Archikulture Digest

A Piece of My Heart

A Piece of My Heart

By Shirley Lauro

Directed by Marianne DiQuattro

Annie Russel Theatre

Rollins College

Winter Park, FL</strong>

If Coppola ever did an all-female version of “Apocalypse Now,” this could be the script. Its 1960-something and Viet Nam is still just a news item but not yet a revolution. Six enthusiastic yet naïve women sign up for duty in this steamy jungle. Steele (Alliyah Corley) is regular Army intelligence; perhaps that’s an oxymoron but she does her job even if no one pays attention. Whitney (Fiona Campbell) is a bright eyed candy striper, innocent and sworn to remain so even as she picks up a solid drinking problem. Martha (Haley Benson) come from an Army brat background and hoists a pack bigger than she, and Vassar expatriate Whitney (Fiona Gamble) has never seen a man die. That leaves Leeann (Annalisa Moon) who almost blends in, but the experience leaves her confused about what might or might not be her heritage. Then there’s Mary Jo (Amanda Glace), the guitar playing party girl. She’s not even in the army but is offered big bucks by a sleazy promoter. She doesn’t even get GI bill or VA hospitalization, just raped and infected with PTSD.

It’s hard to point out better or worse acting skill; this show was about survival and performance. Everyone here pulled together giving us a shell shocked experience of war time; they even brought an actual tear to my jaded eye. Not bad for smugly safe Winter Park; they all did a damn fine task. The set was a multi-level, multi-purpose slope; this let the imagined blood flow down into the unused orchestra pit. Besides the featured gals, Nicholas D’Alessandro and Johnathan Garcia played the male roles, each rapidly going from dead to alive to back down to dead. D’Alessandro played an entire command chain, and he nailed it.

This is a story of volunteer ideals turning to nightmares; all their hopes into disdained prayers. From classroom to managing 300 plus nearly dead bodies in a week, this is the same trial by fire their equally naïve boyfriends are feeling as the world drops out from under them. The military life is tough but bearable, the camaraderie keeps them afloat, but the tide of unstaunched blood overwhelms them unless they turn off their minds as they surf that wave of body parts. But all nightmares end, and the dawn wakes them up to post war home where things are much worse on a different level. True, in Vietnam bombs and bullets and body parts were a horror, but back home the post-war war battle was all psychological. Job opps were few and stereotyped, racism was as strong as ever, booze no longer dulled the pain and the stronger stuff was stepped on and hard to find.

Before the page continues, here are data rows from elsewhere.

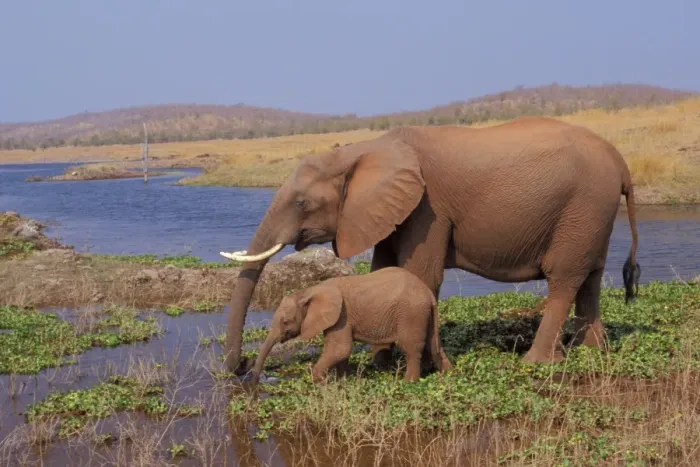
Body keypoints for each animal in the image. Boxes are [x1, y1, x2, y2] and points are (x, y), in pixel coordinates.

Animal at [249, 267, 453, 384]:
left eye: (285, 322)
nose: (255, 379)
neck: (309, 291)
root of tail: (428, 294)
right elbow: (340, 351)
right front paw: (342, 379)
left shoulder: (341, 316)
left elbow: (340, 349)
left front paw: (317, 380)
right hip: (422, 314)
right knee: (433, 344)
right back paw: (448, 374)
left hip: (410, 314)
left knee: (411, 347)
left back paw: (409, 382)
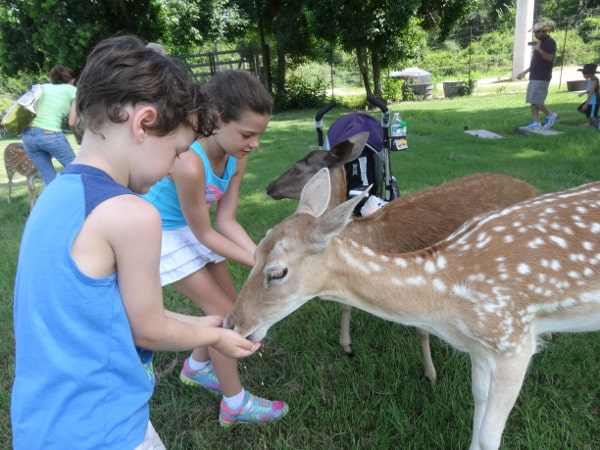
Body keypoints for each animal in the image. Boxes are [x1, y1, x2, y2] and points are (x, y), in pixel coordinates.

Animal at [224, 168, 600, 450]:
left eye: (278, 272)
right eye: (254, 252)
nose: (232, 324)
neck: (444, 298)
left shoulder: (514, 339)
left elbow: (490, 437)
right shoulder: (480, 350)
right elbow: (477, 416)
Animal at [264, 132, 536, 384]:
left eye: (297, 169)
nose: (268, 187)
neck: (367, 235)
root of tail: (533, 188)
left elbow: (421, 329)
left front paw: (431, 374)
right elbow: (346, 302)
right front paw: (347, 345)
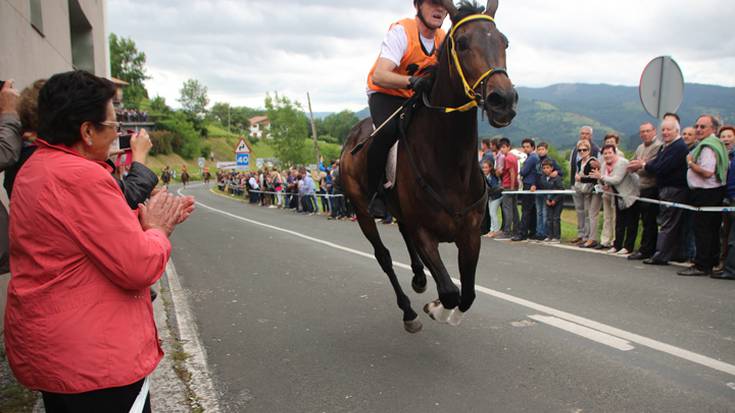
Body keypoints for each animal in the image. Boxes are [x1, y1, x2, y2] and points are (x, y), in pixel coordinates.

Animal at [340, 0, 516, 332]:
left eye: (504, 41)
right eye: (462, 43)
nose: (503, 99)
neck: (450, 164)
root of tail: (351, 139)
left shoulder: (470, 235)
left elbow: (468, 293)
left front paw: (448, 309)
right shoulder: (424, 231)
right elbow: (449, 290)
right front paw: (437, 308)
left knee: (404, 237)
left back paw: (420, 278)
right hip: (362, 209)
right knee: (383, 256)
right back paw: (409, 311)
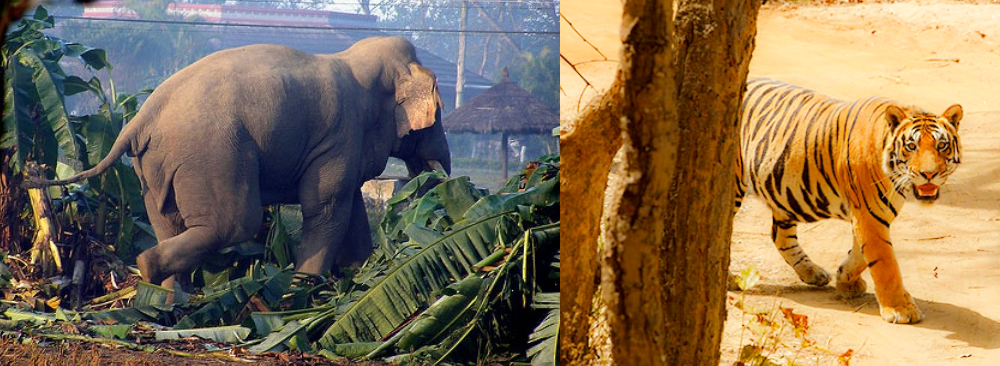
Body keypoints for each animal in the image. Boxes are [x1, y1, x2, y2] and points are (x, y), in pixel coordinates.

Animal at [30, 37, 454, 288]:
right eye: (438, 111)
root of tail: (139, 119)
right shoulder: (339, 134)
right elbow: (327, 206)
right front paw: (305, 288)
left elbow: (349, 206)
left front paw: (358, 276)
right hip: (212, 154)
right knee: (235, 221)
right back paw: (150, 268)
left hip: (153, 168)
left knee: (167, 220)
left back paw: (167, 297)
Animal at [736, 78, 960, 324]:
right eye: (911, 146)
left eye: (941, 145)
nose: (928, 174)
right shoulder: (869, 216)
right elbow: (886, 263)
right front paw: (900, 309)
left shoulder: (872, 214)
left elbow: (861, 255)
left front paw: (846, 281)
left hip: (784, 198)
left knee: (780, 236)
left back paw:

This show is as traumatic for the audience as it was for the gals and guys on stage. Act One was filled with the horrific and comically gruesome: removing a man’s boot removed his foot. Young local children tried to stab them. Guards were working for the other side, guys died peeing, and the advice given to the newbies was: “Don’t think. Never think. Fill out the forms and move on.” After years of multiple rocket attacks and random death from above, the return to the States was a joyous yet exhausting final to act one. At this point, the play felt complete, and I would have left satisfied. What could they possibly do to top that? Well, that little romp was called Act Two. The girls are home, but not embraced. Jobs are menial at best. Sacrifice was despised. The nation hated the war, and took it out on the returnees; those perpetrating the wars sat back comfortable in their tower office suites. You know the drill, its true for every soldier from Lexington to Mosul. This show may be as close to war as the theater going public will ever experience.